• Your assignment: Copy out the lines of the material that include the string "heart".

• Recorded information:
-- Opening Marker --
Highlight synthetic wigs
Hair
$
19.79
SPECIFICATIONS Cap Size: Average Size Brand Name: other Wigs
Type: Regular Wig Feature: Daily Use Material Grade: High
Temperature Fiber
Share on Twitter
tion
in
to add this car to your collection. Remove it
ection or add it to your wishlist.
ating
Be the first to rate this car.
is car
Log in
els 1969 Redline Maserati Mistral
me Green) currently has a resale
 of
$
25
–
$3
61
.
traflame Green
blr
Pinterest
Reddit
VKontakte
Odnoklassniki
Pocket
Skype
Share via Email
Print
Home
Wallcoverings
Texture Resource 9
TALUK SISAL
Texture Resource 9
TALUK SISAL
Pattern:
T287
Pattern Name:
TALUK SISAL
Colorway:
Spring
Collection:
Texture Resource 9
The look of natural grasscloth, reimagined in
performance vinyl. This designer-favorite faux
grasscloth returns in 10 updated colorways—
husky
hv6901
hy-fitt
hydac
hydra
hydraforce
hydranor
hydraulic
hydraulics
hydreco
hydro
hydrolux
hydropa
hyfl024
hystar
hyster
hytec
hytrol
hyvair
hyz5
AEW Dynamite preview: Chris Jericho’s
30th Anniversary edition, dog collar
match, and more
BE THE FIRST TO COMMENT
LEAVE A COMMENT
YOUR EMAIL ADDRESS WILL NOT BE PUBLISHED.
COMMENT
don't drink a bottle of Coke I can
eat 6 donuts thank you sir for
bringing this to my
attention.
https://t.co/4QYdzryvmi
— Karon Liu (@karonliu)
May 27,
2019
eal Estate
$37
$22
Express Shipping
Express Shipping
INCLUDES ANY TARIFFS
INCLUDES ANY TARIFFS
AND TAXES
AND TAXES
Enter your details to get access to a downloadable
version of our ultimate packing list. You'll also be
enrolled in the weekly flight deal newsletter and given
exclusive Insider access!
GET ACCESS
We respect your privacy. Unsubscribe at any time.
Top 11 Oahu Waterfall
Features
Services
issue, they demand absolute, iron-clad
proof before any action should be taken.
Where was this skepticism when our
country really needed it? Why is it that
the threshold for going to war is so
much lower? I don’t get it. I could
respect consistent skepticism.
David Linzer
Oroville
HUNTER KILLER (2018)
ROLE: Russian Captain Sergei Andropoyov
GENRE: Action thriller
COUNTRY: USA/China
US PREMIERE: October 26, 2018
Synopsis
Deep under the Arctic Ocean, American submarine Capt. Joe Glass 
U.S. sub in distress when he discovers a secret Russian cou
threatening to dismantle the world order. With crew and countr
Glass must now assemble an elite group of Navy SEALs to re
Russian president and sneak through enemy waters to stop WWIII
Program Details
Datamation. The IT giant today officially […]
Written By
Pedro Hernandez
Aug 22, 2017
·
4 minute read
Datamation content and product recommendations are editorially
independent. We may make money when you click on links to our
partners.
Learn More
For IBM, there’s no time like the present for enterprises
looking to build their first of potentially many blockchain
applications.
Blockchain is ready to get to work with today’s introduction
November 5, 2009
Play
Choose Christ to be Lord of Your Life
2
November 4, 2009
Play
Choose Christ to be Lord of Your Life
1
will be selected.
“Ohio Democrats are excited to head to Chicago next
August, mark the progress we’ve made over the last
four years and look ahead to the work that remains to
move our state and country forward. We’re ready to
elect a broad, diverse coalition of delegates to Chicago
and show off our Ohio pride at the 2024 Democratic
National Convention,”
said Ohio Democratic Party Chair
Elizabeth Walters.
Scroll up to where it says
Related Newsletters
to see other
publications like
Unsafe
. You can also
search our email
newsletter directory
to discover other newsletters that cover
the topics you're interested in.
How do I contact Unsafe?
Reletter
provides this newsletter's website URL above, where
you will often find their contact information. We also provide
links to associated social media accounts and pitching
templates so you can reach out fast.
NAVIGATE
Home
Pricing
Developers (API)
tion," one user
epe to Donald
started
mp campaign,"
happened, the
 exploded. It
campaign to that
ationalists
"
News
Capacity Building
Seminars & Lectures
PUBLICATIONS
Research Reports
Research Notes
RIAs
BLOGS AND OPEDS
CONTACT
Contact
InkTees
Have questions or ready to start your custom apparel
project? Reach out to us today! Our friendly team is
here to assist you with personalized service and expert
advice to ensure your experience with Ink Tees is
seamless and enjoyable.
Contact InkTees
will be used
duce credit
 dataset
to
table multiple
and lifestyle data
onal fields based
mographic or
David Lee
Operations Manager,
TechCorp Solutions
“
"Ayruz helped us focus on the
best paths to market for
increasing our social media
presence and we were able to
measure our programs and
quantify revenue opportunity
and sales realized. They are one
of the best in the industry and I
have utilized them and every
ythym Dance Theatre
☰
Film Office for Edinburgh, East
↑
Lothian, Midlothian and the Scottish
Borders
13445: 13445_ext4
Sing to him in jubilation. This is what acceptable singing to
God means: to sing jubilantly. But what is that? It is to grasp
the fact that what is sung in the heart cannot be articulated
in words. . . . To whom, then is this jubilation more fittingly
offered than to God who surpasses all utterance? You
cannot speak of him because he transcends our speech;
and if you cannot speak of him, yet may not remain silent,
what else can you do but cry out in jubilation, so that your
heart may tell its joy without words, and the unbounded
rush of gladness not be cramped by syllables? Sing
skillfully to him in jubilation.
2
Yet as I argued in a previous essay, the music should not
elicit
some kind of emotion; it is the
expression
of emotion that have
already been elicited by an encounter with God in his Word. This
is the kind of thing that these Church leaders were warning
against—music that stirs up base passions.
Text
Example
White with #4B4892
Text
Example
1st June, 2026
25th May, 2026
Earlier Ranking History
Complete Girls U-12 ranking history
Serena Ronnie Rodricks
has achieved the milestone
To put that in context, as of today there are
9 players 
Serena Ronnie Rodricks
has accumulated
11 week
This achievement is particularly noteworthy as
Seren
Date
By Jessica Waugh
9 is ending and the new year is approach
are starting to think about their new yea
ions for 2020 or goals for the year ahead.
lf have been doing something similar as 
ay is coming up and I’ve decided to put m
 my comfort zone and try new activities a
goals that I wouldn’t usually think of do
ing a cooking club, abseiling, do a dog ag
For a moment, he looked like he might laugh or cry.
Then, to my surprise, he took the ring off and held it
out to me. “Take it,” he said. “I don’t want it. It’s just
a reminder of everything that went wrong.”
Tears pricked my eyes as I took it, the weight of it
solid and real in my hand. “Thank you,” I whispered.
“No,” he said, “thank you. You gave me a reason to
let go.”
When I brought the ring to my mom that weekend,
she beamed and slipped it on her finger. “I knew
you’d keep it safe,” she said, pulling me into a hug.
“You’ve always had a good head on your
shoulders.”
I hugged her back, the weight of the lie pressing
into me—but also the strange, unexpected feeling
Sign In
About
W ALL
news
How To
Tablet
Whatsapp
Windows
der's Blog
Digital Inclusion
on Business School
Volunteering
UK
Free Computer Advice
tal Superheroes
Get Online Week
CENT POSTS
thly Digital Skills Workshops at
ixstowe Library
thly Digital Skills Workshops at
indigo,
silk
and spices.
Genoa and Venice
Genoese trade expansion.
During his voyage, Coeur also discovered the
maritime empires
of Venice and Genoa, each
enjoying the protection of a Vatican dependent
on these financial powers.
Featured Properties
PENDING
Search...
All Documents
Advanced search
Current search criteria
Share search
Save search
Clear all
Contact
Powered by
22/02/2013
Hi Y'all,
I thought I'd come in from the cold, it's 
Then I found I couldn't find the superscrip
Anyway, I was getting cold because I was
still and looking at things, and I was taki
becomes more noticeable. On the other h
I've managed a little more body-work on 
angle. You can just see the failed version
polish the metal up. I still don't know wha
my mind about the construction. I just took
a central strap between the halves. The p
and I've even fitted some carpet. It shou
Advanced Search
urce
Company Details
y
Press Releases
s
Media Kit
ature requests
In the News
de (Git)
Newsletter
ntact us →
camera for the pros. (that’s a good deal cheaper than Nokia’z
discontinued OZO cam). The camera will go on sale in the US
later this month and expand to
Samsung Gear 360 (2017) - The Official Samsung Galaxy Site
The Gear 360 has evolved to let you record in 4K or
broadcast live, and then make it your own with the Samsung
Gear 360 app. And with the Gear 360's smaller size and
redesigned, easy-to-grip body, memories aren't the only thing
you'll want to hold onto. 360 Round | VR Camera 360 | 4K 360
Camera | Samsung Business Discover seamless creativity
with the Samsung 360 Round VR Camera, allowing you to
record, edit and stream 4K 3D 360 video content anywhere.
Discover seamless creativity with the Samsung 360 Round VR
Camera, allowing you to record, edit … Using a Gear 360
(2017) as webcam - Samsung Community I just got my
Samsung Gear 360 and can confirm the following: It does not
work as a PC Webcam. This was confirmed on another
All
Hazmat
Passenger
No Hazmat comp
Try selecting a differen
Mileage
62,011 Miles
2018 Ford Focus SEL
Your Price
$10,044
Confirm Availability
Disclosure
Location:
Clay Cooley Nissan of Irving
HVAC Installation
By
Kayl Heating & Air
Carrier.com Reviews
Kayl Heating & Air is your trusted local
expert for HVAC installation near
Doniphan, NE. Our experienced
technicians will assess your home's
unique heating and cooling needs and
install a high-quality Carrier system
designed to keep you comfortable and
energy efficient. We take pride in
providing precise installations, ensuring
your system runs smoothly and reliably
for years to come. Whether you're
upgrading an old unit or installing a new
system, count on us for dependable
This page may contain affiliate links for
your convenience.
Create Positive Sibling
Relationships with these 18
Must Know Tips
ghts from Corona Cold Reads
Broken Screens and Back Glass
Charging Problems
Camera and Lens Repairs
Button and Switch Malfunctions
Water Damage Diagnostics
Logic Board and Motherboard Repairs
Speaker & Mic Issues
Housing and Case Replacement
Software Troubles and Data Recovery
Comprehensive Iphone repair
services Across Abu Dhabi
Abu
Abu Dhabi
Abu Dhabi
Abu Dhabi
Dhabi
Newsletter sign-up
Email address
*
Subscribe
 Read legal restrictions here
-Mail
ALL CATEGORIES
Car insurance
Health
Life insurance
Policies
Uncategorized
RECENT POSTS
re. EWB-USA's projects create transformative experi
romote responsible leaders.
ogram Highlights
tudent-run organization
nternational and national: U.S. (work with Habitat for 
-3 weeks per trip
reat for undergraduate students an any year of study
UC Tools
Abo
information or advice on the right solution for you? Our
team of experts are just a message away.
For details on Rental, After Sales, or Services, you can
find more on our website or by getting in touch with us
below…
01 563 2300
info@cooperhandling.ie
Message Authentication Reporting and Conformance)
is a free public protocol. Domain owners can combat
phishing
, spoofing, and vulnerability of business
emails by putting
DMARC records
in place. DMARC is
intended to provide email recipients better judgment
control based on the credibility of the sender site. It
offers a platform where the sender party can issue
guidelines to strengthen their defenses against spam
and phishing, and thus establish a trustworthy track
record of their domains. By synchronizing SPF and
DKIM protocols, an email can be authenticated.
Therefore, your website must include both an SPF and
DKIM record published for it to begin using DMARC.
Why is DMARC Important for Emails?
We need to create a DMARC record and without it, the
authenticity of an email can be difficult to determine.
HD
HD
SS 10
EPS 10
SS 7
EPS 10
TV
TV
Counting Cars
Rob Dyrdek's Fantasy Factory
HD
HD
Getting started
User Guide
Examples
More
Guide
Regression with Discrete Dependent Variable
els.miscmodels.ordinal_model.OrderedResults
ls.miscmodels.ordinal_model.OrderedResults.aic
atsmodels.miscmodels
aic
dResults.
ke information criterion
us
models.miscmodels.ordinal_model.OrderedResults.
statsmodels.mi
-- Closing Marker --
• Written answer:
the fact that what is sung in the heart cannot be articulated
heart may tell its joy without words, and the unbounded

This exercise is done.